PolyPeptide introduces advanced laboratory process‑optimization tools alongside its modular manufacturing design to accelerate development and industrial deployment. These innovations enhance throughput, flexibility, and sustainability while enabling rapid scale adjustments. By aligning next‑generation lab technologies with intensified process design, PolyPeptide addresses the fast‑evolving challenges of a market driven by the metabolic wave, ensuring faster time‑to‑market and robust manufacturing adaptability.

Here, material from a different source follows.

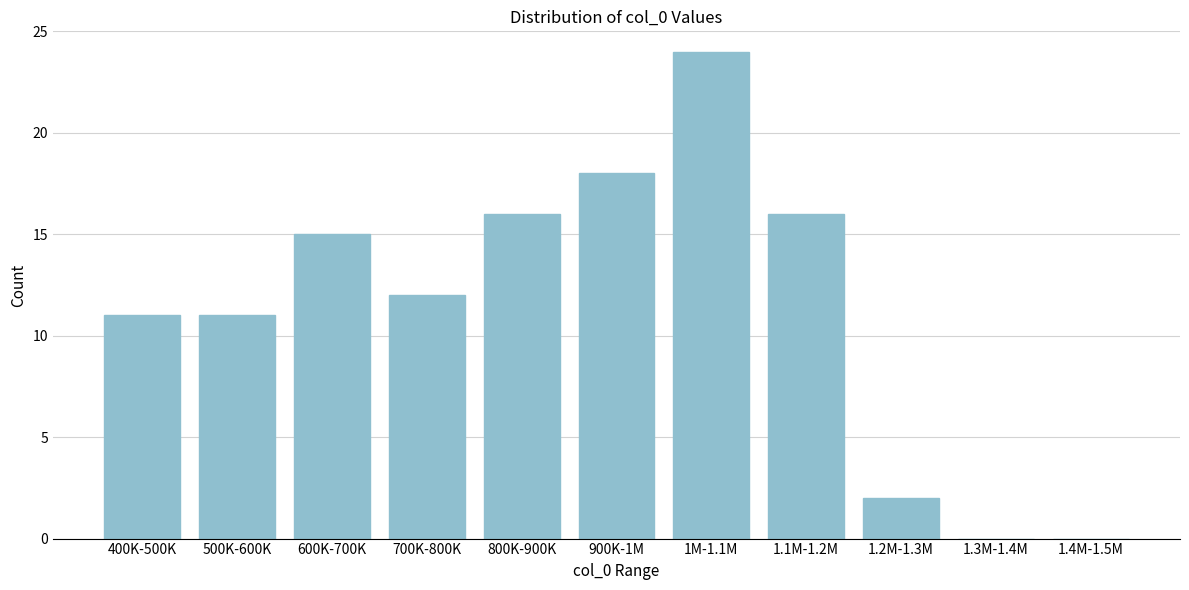

Reading right to left, transcribe all the data shown in this chart.

1.4M-1.5M=0	1.3M-1.4M=0	1.2M-1.3M=2	1.1M-1.2M=16	1M-1.1M=24	900K-1M=18	800K-900K=16	700K-800K=12	600K-700K=15	500K-600K=11	400K-500K=11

Over the past decade, the pharmaceutical industry has transitioned from traditional small molecules toward complex new modalities, including peptides, antibody-drug conjugates (ADCs), and oligonucleotides. The structural complexity and similarities inherent in these modalities pose significant characterization challenges, requiring analytical scientists to extend the boundaries of modern techniques. While Size Exclusion Chromatography (SEC) and Reversed-Phase Liquid Chromatography (RPLC) are essential for assessing physical stability and chemical purity, one-dimensional chromatography is often insufficient for full characterization. To address this, we have developed an array of multidimensional techniques coupling orthogonal retention mechanisms, such as RPLC-RPLC, RPLC-SEC, SEC-RPLC, and RPLC-HILIC. A primary challenge in these systems is mobile phase incompatibility between dimensions; we address this through a novel interface utilizing In-Line Mixing Modulation (ILMM) for sample homogenization. Furthermore, non-denaturing SEC methods are critical for peptides to preserve native conformation and higher-order structures (HOS), which are essential for biological activity and quality control. Developing these methods is often difficult due to secondary interactions that limits the use of physiological aqueous buffers requiring reasonable amounts of organics. We present strategies to suppress these interactions, enabling separations based on pure hydrodynamic volume. This presentation will highlight the current analytical challenges and the advanced strategies to achieve comprehensive peptide characterization.